**EXERCISE OBJECTIVE**
Search the data for the word "that". Reproduce every line where it is found.

Data excerpts

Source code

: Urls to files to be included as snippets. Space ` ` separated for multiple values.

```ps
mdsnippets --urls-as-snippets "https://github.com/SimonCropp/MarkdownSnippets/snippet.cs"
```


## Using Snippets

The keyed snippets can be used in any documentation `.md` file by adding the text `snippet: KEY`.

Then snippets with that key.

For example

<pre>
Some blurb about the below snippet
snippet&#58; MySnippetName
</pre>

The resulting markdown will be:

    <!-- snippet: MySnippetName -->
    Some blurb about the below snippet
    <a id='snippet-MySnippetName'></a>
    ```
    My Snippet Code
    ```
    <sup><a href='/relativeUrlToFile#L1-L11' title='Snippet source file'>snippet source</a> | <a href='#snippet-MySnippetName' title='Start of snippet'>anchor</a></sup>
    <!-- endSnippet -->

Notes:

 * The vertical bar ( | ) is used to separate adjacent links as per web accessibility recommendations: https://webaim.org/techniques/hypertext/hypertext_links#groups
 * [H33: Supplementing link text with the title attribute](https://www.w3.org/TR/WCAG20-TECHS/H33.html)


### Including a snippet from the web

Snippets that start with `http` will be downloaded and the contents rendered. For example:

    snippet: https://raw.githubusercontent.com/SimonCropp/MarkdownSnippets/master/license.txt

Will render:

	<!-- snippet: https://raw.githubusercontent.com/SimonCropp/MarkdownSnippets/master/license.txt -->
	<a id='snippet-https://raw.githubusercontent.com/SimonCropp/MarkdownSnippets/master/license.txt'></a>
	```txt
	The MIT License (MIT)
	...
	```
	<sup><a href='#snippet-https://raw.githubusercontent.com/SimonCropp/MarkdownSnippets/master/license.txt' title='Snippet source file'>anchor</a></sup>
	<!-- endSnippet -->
* * *
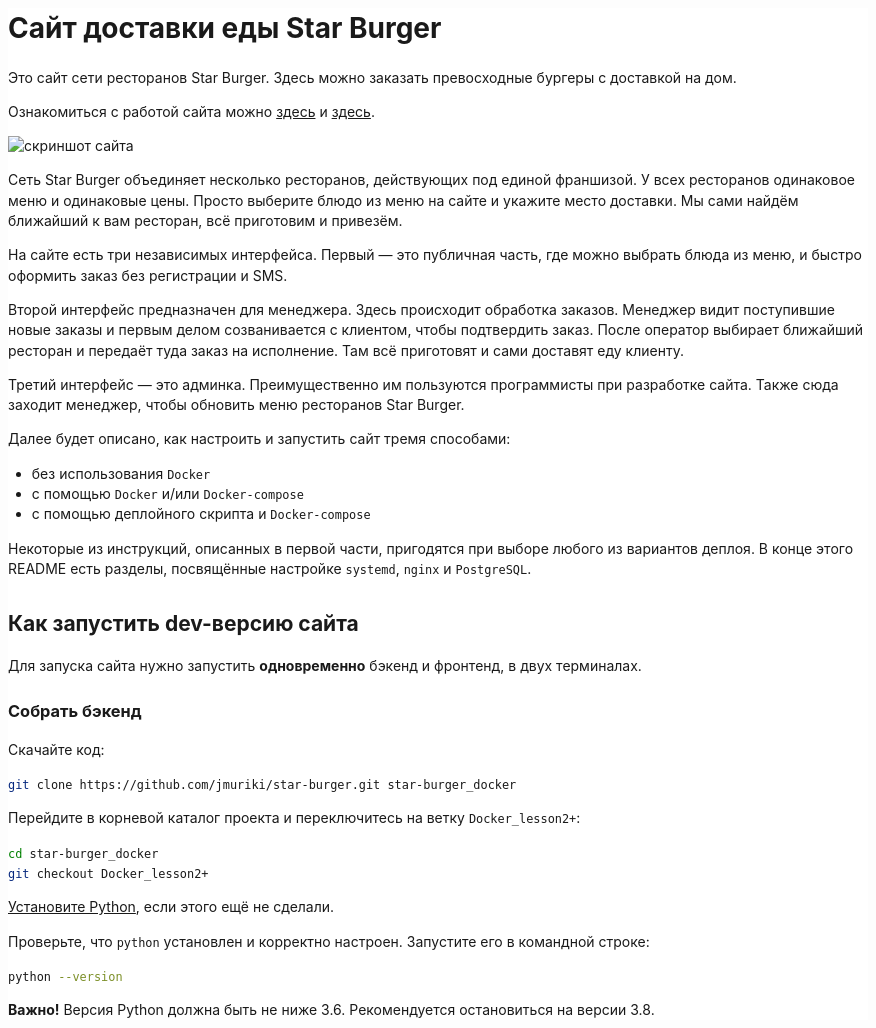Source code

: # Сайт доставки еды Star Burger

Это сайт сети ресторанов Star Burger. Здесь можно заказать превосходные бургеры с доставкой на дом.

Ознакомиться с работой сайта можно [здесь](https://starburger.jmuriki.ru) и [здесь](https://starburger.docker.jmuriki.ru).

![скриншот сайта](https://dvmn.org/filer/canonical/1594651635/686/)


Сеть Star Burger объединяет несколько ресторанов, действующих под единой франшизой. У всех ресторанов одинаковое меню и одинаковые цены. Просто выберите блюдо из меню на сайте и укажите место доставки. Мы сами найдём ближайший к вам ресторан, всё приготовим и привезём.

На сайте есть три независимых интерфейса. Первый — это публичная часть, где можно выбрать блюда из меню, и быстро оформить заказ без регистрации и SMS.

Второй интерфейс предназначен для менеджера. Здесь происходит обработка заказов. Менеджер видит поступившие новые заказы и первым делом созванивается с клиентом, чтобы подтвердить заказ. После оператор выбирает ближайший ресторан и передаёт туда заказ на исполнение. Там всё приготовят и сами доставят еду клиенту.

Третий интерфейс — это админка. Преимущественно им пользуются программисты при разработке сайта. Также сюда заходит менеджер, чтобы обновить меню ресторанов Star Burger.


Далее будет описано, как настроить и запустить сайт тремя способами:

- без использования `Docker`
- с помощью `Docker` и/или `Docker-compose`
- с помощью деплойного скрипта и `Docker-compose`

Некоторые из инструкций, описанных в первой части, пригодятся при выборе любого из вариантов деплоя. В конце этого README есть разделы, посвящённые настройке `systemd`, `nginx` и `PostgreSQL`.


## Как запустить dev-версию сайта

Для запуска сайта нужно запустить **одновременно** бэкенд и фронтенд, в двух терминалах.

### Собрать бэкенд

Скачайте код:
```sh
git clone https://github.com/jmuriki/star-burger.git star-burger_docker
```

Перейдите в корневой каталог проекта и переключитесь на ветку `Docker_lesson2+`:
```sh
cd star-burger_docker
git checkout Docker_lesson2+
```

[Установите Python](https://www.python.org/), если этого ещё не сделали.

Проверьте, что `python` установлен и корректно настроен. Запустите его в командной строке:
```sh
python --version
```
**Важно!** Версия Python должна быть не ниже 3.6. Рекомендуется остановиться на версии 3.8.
--
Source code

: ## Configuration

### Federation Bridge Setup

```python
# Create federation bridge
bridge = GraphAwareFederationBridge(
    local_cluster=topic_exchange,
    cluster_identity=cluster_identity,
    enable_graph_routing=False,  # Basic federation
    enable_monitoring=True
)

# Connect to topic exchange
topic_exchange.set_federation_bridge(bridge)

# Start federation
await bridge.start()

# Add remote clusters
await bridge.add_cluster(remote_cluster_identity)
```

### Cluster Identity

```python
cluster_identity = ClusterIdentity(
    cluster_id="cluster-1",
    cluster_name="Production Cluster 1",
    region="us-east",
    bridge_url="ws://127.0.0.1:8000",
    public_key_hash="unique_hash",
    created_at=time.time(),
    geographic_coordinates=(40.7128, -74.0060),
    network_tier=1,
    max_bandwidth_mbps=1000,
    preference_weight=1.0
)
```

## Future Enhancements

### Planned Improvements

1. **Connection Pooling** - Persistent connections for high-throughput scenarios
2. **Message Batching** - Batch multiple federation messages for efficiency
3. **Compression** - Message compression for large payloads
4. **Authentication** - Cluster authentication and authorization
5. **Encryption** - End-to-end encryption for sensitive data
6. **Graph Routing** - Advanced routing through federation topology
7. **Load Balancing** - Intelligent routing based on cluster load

**WRITTEN RESPONSE**
Then snippets with that key.
Snippets that start with `http` will be downloaded and the contents rendered. For example:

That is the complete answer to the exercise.